Béligh Nabli


Le traité de Lisbonne, Acte I
par Béligh NABLI (IRIS, 19 octobre 2007)



Les chefs d’Etat et de gouvernement, sous l’impulsion de la présidence portugaise, sont parvenus à un accord sur le texte final du nouveau traité européen. Le sommet informel de Lisbonne fut le théâtre de cet épisode crucial de la construction européenne.

Le « traité de Lisbonne » reflète l’équilibre entre l’héritage de la défunte Constitution européenne et les exigences individuelles des 27 Etats membres. Il en résulte grosso modo un nouveau mécanisme de votes, la création d’un poste de président stable du Conseil européen, le renforcement du poste de Haut-représentant (véritable porte-parole de la diplomatie européenne doté d’un service diplomatique propre), et l’extension du vote à la majorité qualifiée. L’Union européenne devrait donc y gagner en efficacité et en visibilité.

Juridiquement, le texte n’a encore aucune force obligatoire. Le traité est « arrêté », reste à le signer et surtout à le ratifier. Seule la première étape est acquise. L’Acte I - celui de la Conférence intergouvernementale - est clos. L’entrée en vigueur du traité est prévue pour le 1er janvier 2009, au cas où il serait ratifié par tous les Etats membres. La course d’obstacles procéduraux et politiques continue.

L’arrêt du texte achève officiellement les négociations au sein de la Conférence intergouvernementale (CIG). Les Etats membres de l’Union européenne détiennent ainsi le treaty making power propre aux sujets du droit international. La procédure décrite à l’article 48 du traité UE est mue par une logique intergouvernementale, qui implique le respect de la règle de l’accord unanime. Or, l’unanimité autorise chacun des Etats membres à se prévaloir d’un droit de veto durant les négociations, et surtout, lors de la ratification du traité. La souveraineté de l’Etat membre de l’Union européenne se manifeste ainsi par la liberté de décider d’être lié ou non par le traité. Cette donne interétatiste explique les « marchandages » qui ont animé la CIG et le Sommet de Lisbonne.
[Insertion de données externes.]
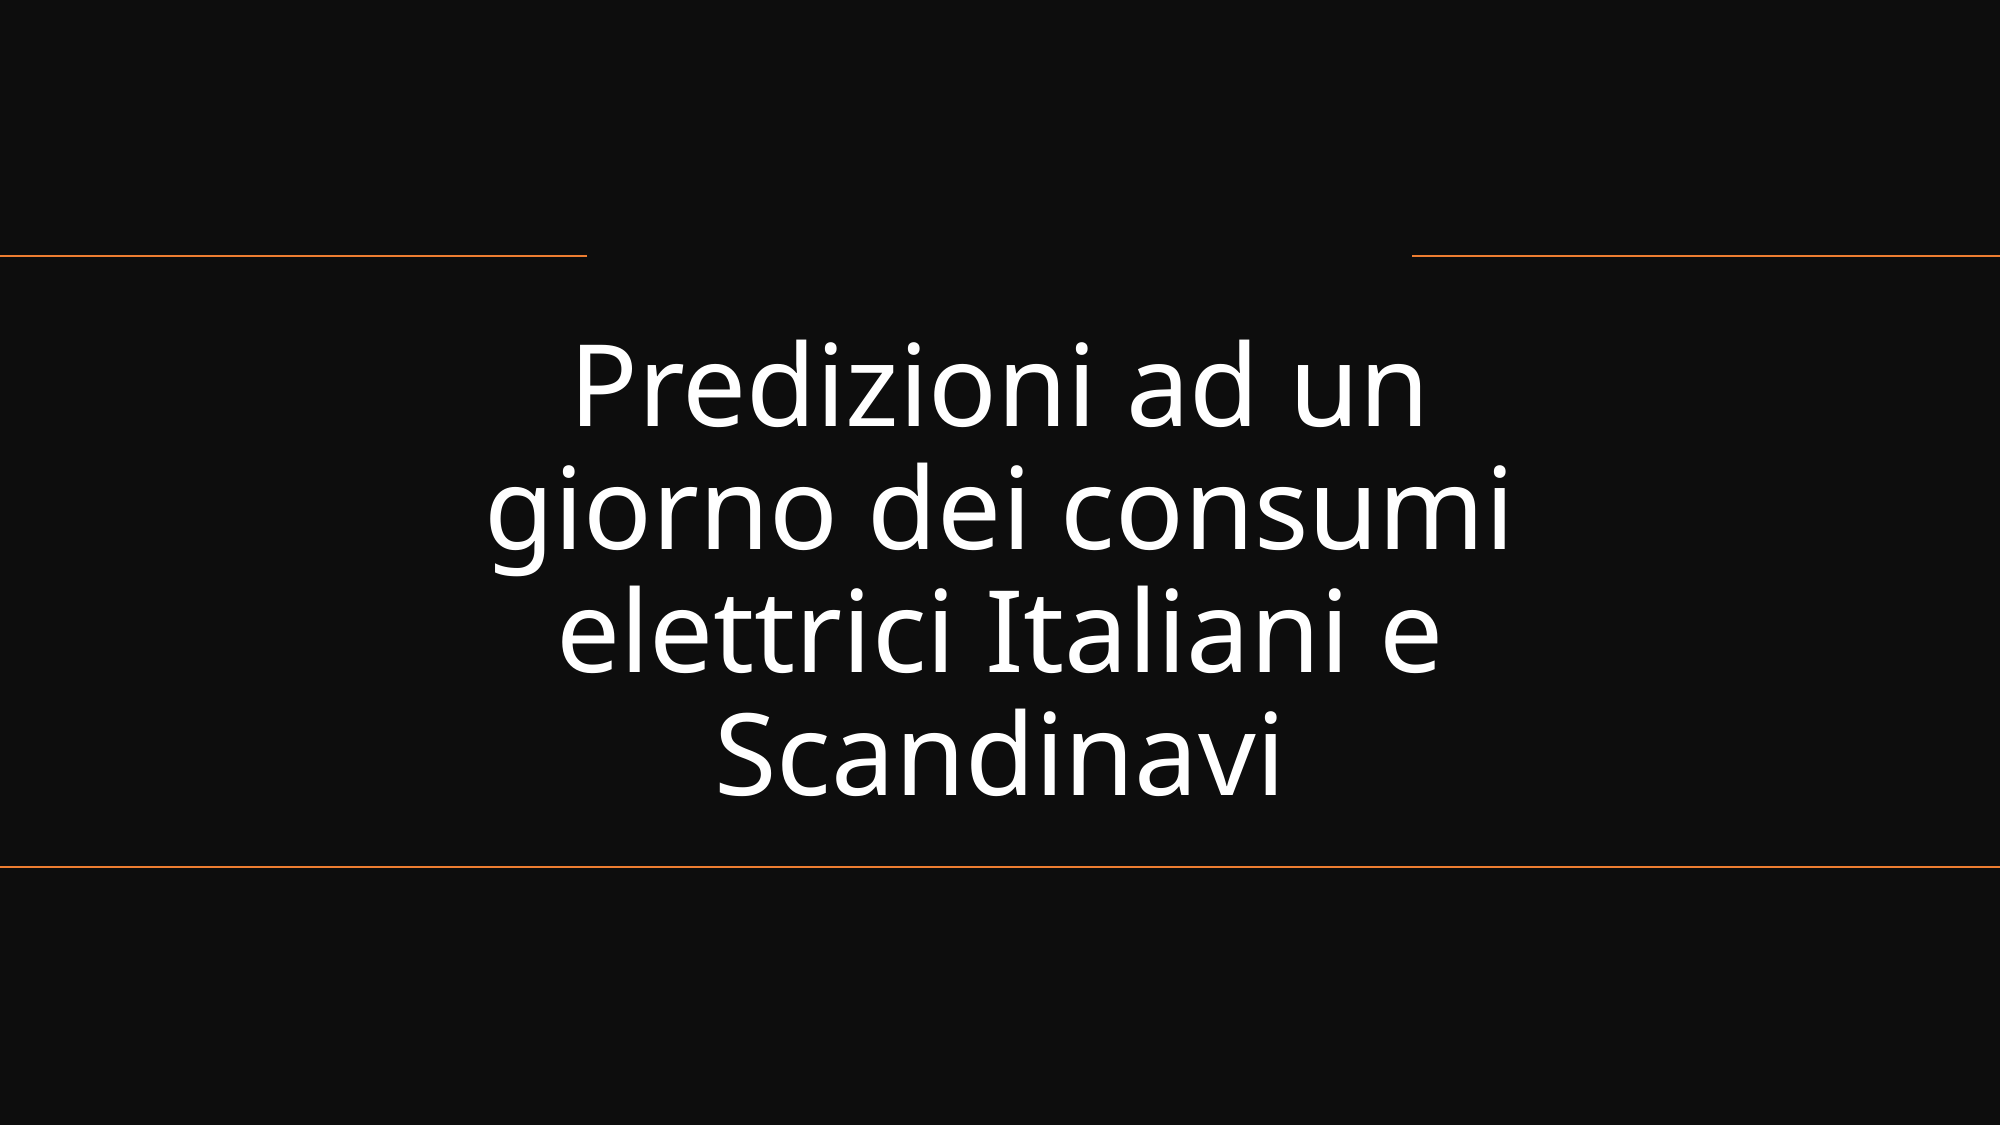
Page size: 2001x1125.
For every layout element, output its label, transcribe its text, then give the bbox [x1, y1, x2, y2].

text_box [0, 868, 2000, 1125]
title Predizioni ad un giorno dei consumi elettrici Italiani e Scandinavi [431, 317, 1569, 832]
text_box [0, 0, 2000, 866]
Des tractations interétatiques qui mettent en exergue les intérêts nationaux, au détriment de l’idée d’un intérêt général de l’Union. Le traité ou le « compromis de Lisbonne » apporte une réponse partielle aux attentes de la plupart des Etats membres. La Pologne a obtenu que le compromis de « Ioannina » soit intégré dans un protocole (qui a la même valeur juridique que le traité lui-même). Le Royaume-Uni a obtenu une participation différenciée ou variable aux coopérations en matière policière et judiciaire. Même si la Charte des droits fondamentaux n’est pas incluse dans le corps du traité et qu’elle ne s’appliquera pas au Royaume-Uni et à la Pologne, celle-ci devrait acquérir une force juridique contraignante pour les autres Etats membres. Le vote à l’unanimité continuera d’être la règle en matière de politique étrangère et de sécurité commune. Dans le registre du marchandage relatif à la composition des institutions de l’Union, la Pologne a obtenu un Avocat général à la Cour de justice de l’UE, tandis que l’Italie a « arraché » un parlementaire européen supplémentaire, pour être à égalité avec le Royaume-Uni avec 73 sièges. Marchandage d’autant plus paradoxal, que les membres de ses institutions de l’Union (Cour de Justice et Parlement européen) sont par définition indépendants des Etats membres (y compris à l’endroit de ceux dont ils sont originaires).

Historiquement, le traité de Lisbonne signé le 12 février 1668 désigne l’accord reconnaissant l’indépendance du Portugal. Désormais, par « traité de Lisbonne » il faudra également entendre l’ultime tentative de relance institutionnelle de l’Union européenne. Au demeurant, l’enjeu de la construction européenne ne se réduit pas aux questions purement institutionnelles. Les bases sont posées, reste à ériger l’édifice politique de l’Union du XXIe siècle.